In 2018, Yowis Ben prevailed against the odd condemning its segmented nature—using regional language (Javanese) with a more obscure dialect (Malangnese) and came in as a profitable sleeper-hit (almost hitting a million viewers during its theatrical run). While the use of particular dialects is not a new thing in Indonesian cinema, especially in arthouse community; the fact that it was a mogul-produced blockbuster creates a new powerful surge in the industry (note that a year earlier, the very industry was caught unprepared by another sleeper-hit, Uang Panai, a Makassar-bound production). Given the financial success and warm response from general viewers, it is not surprising that an immediate sequel is produced in no time, hence Yowis Ben 2, an unnecessary yet still tremendously hilarious sequel.
The first movie witnesses the rise of Yowis Ben, a high-school pop-punk band with Javanese lyrics, formed by Bayu (Bayu Skak, also directing), Doni (Joshua Suherman), Nando (Brandon Salim) and Yayan (Tutus Thomson). At the same time, it follows Bayu as he rises from a total loser into an icon as he finally won the love of Susan (Cut Meyriska), the girl of his dream. Yowis Ben 2 immediately leaves that premise behind, but not completely.
Yowis Ben 2 begins with the end of dreams. Bayu is breaking up with Susan and Yowis Ben is in crisis due to bad management. Crises also strike each personnel of the band: Bayu needs to find fresh cash for her mother to avoid eviction, Doni struggles with his obsession of having a girlfriend, Nando finds it too hard to bear the thought that his widowed father is going to remarry, meanwhile Yayan takes an extreme yet non unusual life-decision. Fueled by crisis and aided by a stranger called Cak Jimi (Timo Scheunemann, originally a soccer coach), Yowis Ben departs to Bandung to chase another dream and solve their crises.
At its strongest moments, Yowis Ben 2 is able to deliver similar energy as its predecessor. The candid, unpretentious comedic moments are always precious when they perfectly land, especially when delivered in the native language. Same as before, the use of Javanese language isn’t merely a gimmick (as it was concerned about back then), rather it’s a narrative device to convey the existence of social gap and to provide context about the daily communication in Malang, East Java. In the sequel, the language plays some bigger roles. At a time, it is used to picture the diversity in Indonesia; at some other times, it is used to provide sociolinguistics discourse when the movie sets aside to the Bandung set.
The boomerang comes around where it launches. Yowis Ben 2‘s ambitious narrative goal comes troublesome when it only focuses on one point and, even, does it hastily. The whole movie seems to be following Bayu; most of the time, other characters’ motivations are only some background making the story a little too convoluted.
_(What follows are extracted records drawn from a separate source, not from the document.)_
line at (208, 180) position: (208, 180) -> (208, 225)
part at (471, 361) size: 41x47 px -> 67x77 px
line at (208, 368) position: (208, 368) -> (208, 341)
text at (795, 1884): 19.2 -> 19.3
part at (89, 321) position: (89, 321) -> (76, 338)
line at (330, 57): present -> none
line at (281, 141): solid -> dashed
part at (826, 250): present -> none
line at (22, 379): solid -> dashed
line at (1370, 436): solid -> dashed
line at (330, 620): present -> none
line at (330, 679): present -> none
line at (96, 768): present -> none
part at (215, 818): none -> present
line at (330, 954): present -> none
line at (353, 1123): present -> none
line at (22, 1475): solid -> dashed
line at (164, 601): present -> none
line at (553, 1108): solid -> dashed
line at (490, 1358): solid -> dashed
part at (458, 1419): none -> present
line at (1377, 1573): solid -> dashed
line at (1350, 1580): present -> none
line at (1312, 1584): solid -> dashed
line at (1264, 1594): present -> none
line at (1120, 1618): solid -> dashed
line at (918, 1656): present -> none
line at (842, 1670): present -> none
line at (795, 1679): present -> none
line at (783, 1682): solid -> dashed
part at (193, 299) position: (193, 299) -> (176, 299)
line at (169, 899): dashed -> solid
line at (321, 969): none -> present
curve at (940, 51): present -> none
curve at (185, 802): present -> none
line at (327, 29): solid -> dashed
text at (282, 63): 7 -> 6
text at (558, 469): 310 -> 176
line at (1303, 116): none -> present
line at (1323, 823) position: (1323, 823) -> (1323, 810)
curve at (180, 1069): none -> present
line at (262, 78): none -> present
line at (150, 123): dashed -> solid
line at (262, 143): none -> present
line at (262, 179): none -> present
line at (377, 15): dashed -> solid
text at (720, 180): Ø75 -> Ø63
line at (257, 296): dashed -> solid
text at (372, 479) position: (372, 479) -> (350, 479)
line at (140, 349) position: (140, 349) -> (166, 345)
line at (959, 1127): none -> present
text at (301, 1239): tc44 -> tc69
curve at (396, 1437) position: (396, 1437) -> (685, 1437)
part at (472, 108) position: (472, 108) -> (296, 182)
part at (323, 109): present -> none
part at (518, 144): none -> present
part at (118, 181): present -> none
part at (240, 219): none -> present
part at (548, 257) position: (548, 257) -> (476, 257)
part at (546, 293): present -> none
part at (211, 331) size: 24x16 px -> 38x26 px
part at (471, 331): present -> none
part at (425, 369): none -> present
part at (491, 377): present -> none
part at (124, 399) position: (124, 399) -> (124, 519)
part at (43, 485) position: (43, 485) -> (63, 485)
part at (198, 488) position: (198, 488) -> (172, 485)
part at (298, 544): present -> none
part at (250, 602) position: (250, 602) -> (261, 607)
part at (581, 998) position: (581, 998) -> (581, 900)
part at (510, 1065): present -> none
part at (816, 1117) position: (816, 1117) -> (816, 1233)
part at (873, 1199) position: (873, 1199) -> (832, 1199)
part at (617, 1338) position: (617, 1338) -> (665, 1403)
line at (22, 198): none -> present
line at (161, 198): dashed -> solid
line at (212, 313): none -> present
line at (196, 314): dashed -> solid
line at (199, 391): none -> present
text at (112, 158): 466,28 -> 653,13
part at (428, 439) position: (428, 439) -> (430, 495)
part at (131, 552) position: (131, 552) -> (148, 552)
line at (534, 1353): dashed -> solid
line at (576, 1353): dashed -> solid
As the drama stacks its conflict upon each other, the movie has already passed its middle act; when the climax arrives, it’s long overdue and partial. The only way out to resort at this point is some kind of deus ex machina, which makes all the cliches felt anticlimactic.
Note that humor, especially verbal one, is bound to its linguistic and cultural nature; Yowis Ben and Yowis Ben 2 decide to bind it tight to certain cultures only. It’s never been universal in the first place. The first movie blends such kind of humor with a more orthodox narrative and it works among all the cliches. The sequel feels more like a crowdpleasing move—knowing pretty well that its target market warmly accepted the story, the presentation and the characters. With such advantage, Yowis Ben 2 sadly becomes a little bit lousy in the acting department. While the expanded ensemble adds more fresh face to grab wider audiences (Scheneuman, Anggika Bosterli and Anya Geraldine most notably), but only some can add depth in performance or in the whole story.